Texto em estudo:
————————

A pequena Carolina Terciotti Batista, 5 anos, conseguiu convencer o irmão mais velho, Rafael, 7, a trocar sua pistola de brinquedo pelo livro de história 'A Festa no Céu', da coleção Folclore Mágico, da Editora Ciranda Cultural. ''Pode arrumar violência'', disse ela para explicar a troca. A iniciativa faz parte da programação que o Sesc Aeroporto criou para lembrar o Dia do Desarmamento Infantil, comemorado hoje.
Em uma cidade que contabilizou do início do ano até ontem 76 assassinatos, e em um país onde a violência atinge principalmente os jovens, na faixa dos 15 aos 24 anos, a iniciativa é louvável, mas ainda é incipiente. Para se ter uma idéia, a Secretaria Municipal de Educação não tem nada previsto oficialmente para o Dia do Desarmamento Infantil. Já o governo do Estado, de acordo com o chefe de gabinete do secretário de Estado da Educação, Sérgio Fernandes Stacheski, o assunto foi debatido na semana passada com 100 diretores de escolas de Curitiba.

————————

Material fornecido:
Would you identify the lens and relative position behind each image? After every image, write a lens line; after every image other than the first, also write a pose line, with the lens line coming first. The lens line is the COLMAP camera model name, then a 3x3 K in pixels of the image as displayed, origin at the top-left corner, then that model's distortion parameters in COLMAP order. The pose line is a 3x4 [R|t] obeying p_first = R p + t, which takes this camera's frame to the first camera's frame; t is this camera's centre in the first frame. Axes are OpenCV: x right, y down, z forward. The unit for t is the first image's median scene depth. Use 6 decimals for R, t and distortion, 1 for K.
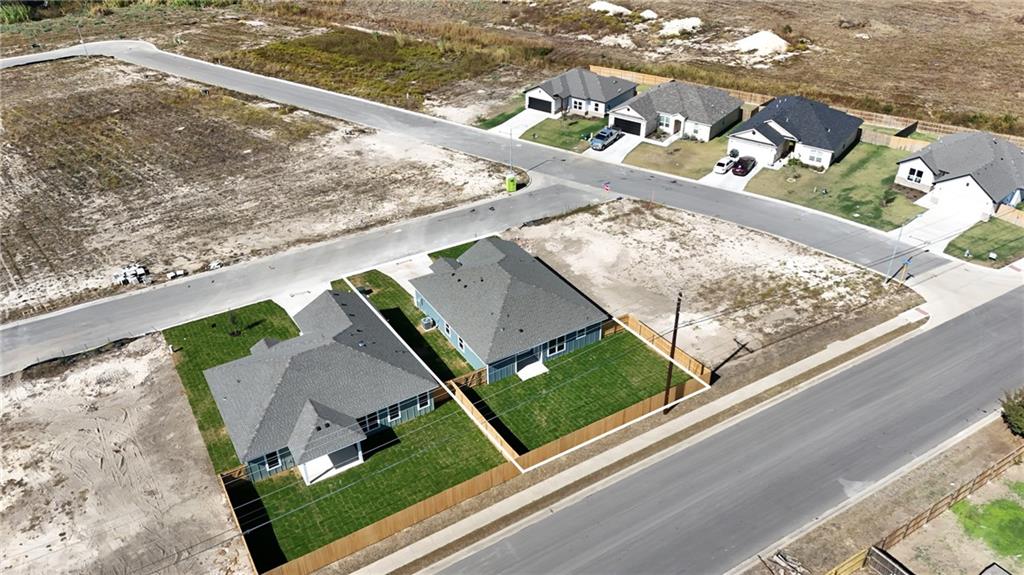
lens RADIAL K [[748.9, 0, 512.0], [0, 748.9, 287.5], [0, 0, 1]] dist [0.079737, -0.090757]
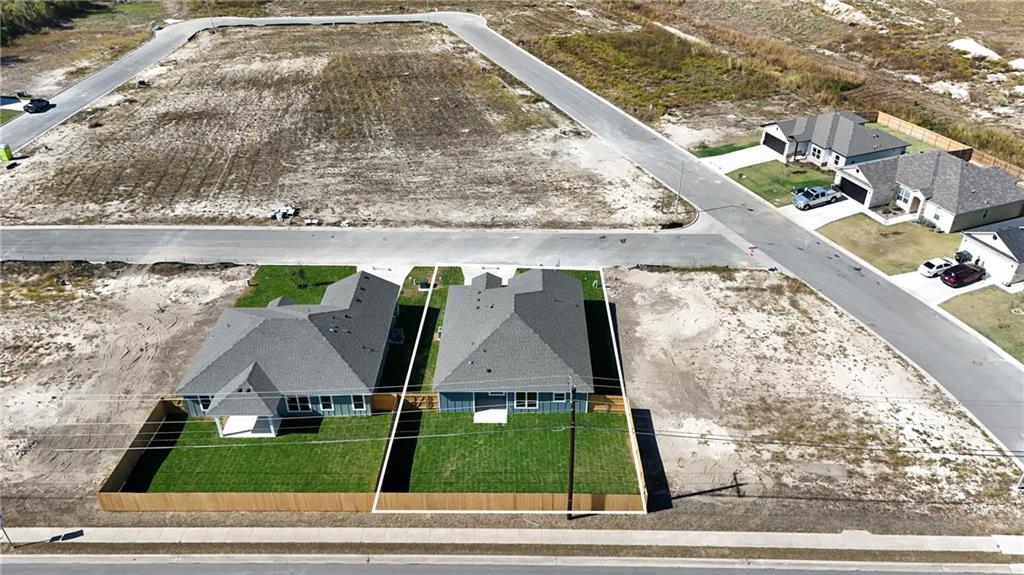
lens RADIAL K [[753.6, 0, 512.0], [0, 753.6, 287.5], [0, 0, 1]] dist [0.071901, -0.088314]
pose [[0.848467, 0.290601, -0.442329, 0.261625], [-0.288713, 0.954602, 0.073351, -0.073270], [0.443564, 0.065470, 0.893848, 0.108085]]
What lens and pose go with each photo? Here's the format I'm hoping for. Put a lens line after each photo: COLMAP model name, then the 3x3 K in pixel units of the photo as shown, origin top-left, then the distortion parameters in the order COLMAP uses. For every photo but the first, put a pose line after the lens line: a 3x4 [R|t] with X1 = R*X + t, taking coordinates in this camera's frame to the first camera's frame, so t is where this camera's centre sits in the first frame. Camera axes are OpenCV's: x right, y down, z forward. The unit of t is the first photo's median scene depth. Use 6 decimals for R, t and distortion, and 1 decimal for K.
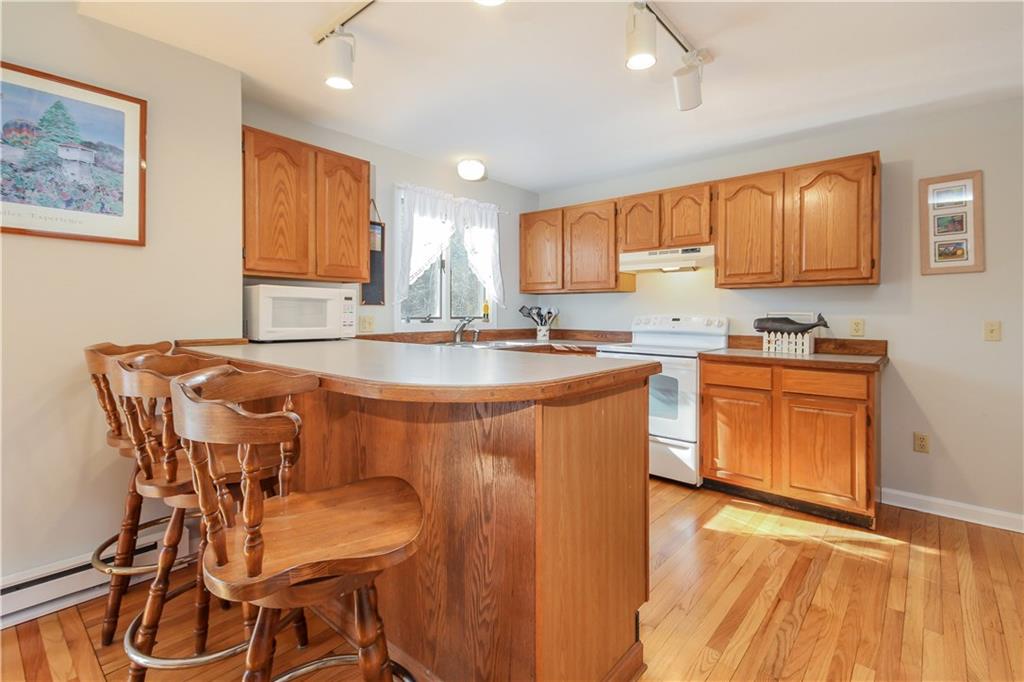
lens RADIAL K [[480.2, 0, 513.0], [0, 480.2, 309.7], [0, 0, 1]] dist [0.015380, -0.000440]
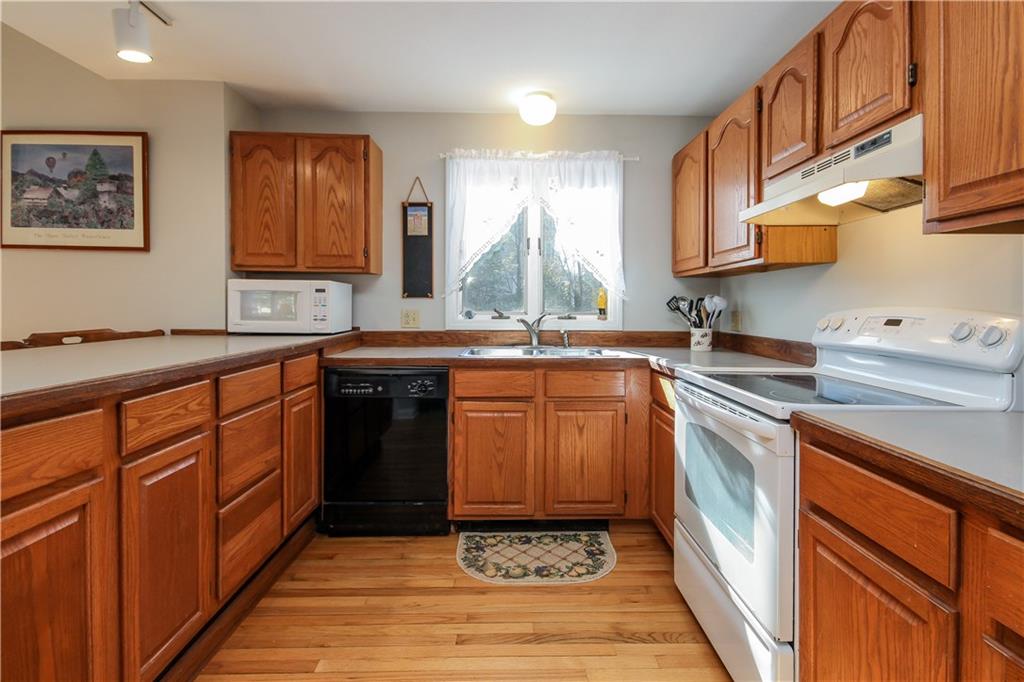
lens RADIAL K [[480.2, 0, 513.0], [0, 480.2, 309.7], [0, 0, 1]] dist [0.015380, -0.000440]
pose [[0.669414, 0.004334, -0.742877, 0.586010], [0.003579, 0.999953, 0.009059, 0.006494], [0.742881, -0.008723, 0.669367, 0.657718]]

————————

O que fazer: Por favor, continue a reportagem sobre o Dia do Desarmamento Infantil logo após a última frase apresentada.

Resultado:
Segundo a coordenadora do Sesc, Alexa Moraes Lopes, a atividade é dirigida às 140 crianças que participam de recreação. ''Queremos conscientizar sobre os estímulos negativos que as armas de brinquedo carregam consigo'', explicou. Para completar a programação, o artista plástico paulista Edson Massuci, radicado há 12 anos em Londrina, irá ao Sesc hoje para, em conjunto com as crianças, fazer uma escultura com as armas de brinquedo e material reciclado.
De acordo com Alexa, o número de brinquedos arrecadados entre as crianças foi pequeno porque os pais já têm, espontaneamente, evitado este tipo de presente. Para o pai de Beatriz, Clóvis Laço, a conscientização é importante. ''Até o João Pedro (filho de 8 anos) queria trazer, mas não ele pôde'', ressaltou o representante comercial.